§ Provided data
□ □ □ □ □

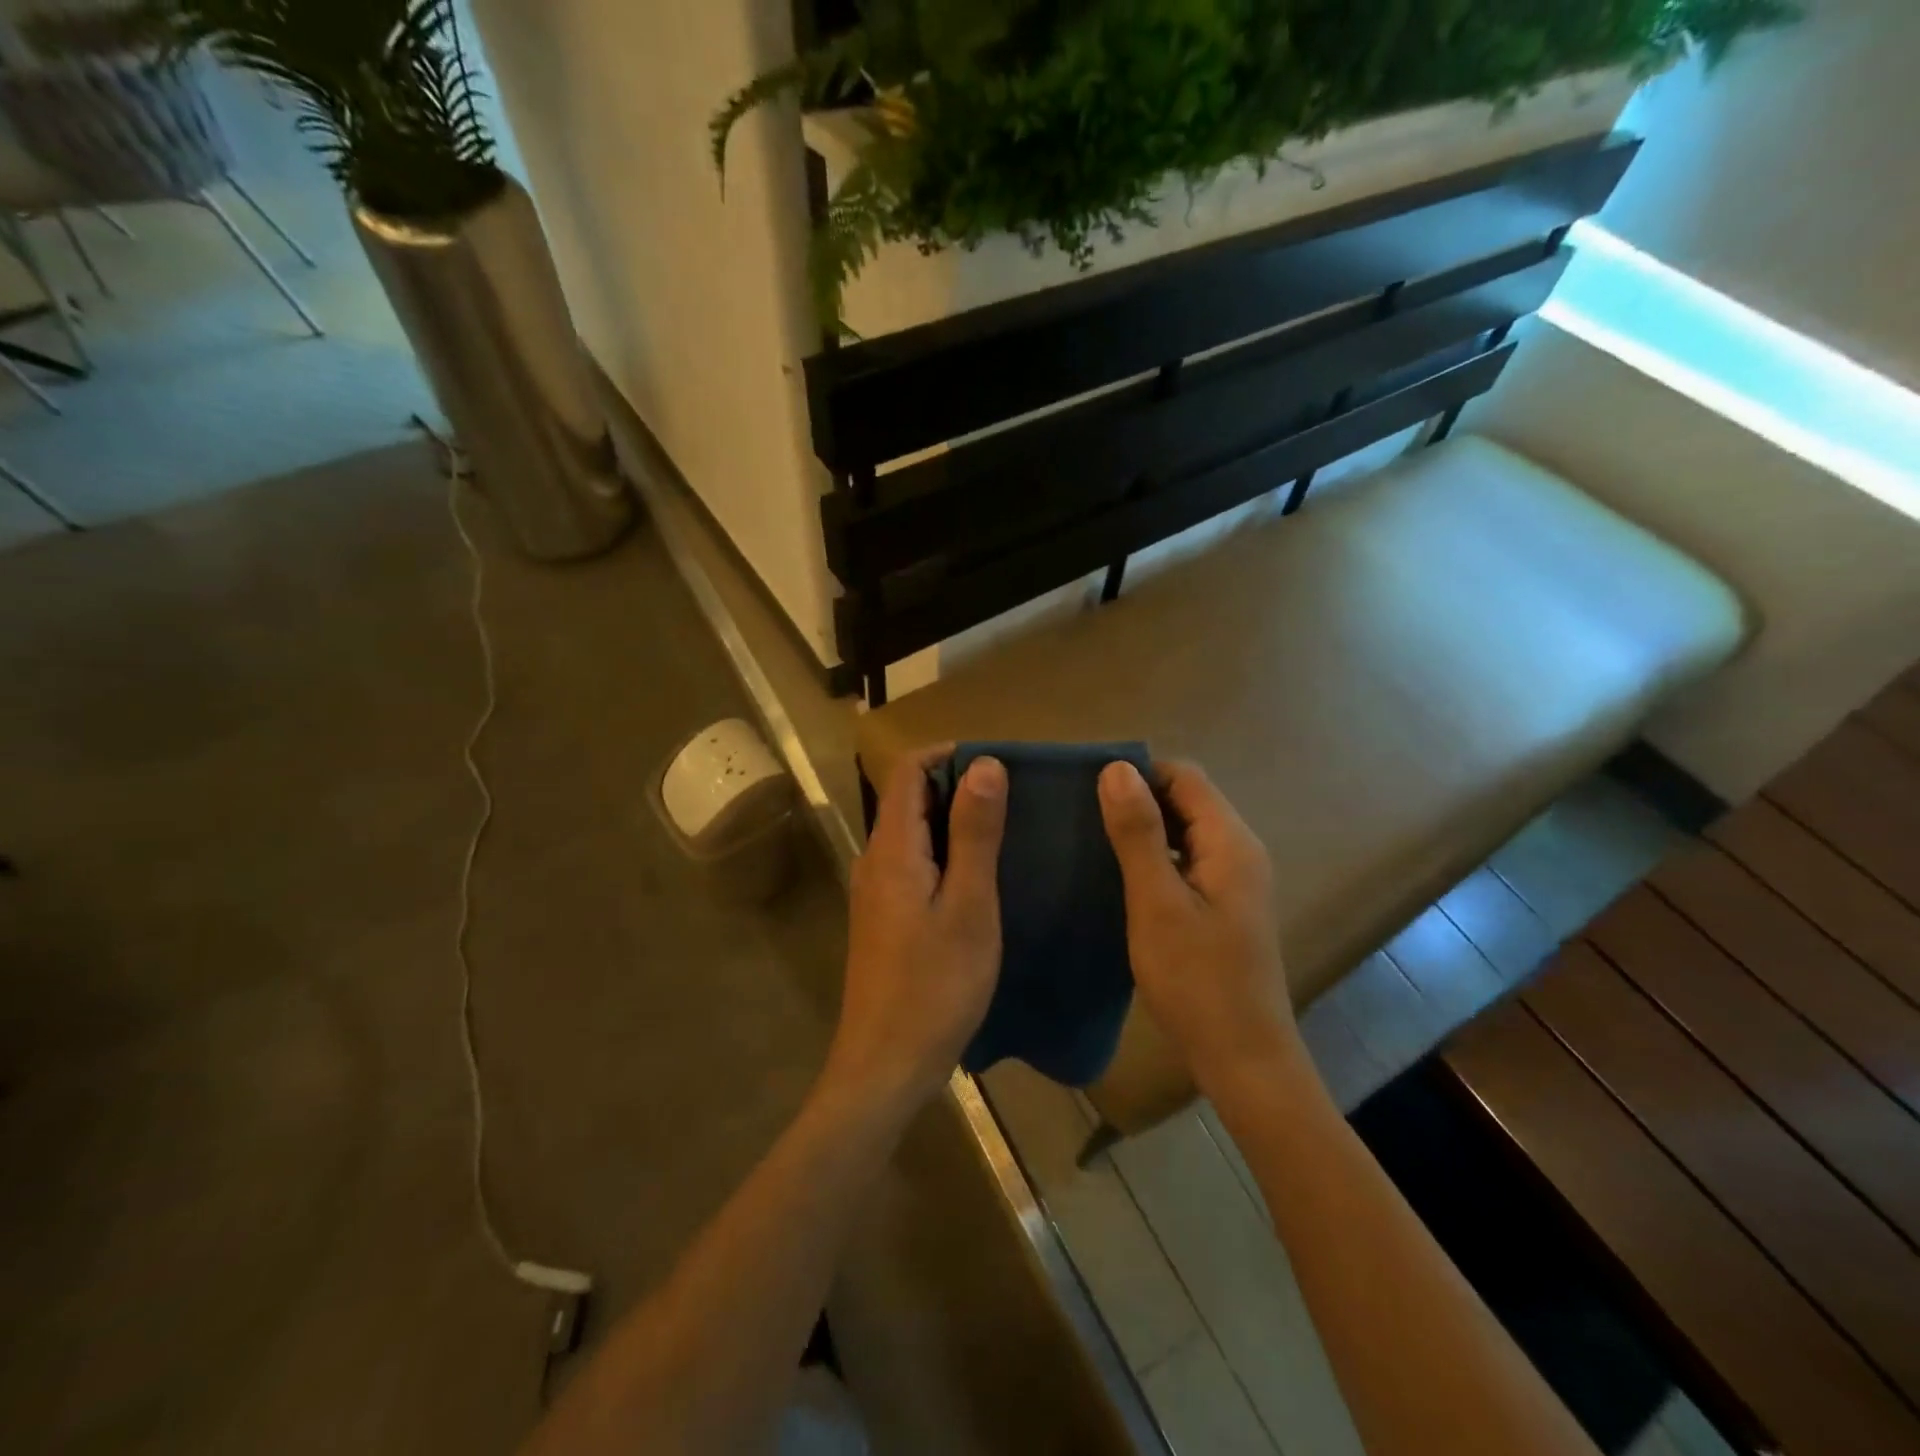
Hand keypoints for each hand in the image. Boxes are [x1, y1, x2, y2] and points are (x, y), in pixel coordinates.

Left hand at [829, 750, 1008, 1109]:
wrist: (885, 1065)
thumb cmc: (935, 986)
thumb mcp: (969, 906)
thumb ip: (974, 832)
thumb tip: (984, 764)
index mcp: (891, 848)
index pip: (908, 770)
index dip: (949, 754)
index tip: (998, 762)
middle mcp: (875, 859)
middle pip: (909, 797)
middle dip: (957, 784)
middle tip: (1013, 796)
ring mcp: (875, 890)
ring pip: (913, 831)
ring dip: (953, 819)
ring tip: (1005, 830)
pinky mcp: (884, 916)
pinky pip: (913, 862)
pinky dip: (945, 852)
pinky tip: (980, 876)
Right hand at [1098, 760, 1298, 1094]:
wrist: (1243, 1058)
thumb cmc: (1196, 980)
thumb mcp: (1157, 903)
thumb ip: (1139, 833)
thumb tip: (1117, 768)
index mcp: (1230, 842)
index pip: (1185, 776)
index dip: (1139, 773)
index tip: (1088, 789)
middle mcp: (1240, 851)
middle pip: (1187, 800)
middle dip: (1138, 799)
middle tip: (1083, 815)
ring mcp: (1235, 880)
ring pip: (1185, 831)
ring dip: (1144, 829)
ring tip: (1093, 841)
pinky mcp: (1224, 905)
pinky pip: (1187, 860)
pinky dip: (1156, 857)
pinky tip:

□ □ □ □ □

§ What this task involves
Using the records above, restate word for word the lines from the one with "thumb cmc: (1196, 980)" through the one with "ring dip: (1144, 829)", both included.

§ Output
thumb cmc: (1196, 980)
thumb mcp: (1157, 903)
thumb ip: (1139, 833)
thumb tip: (1117, 768)
index mcp: (1230, 842)
index pip: (1185, 776)
index dip: (1139, 773)
index tip: (1088, 789)
middle mcp: (1240, 851)
middle pip: (1187, 800)
middle dip: (1138, 799)
middle tip: (1083, 815)
ring mcp: (1235, 880)
ring pip: (1185, 831)
ring dip: (1144, 829)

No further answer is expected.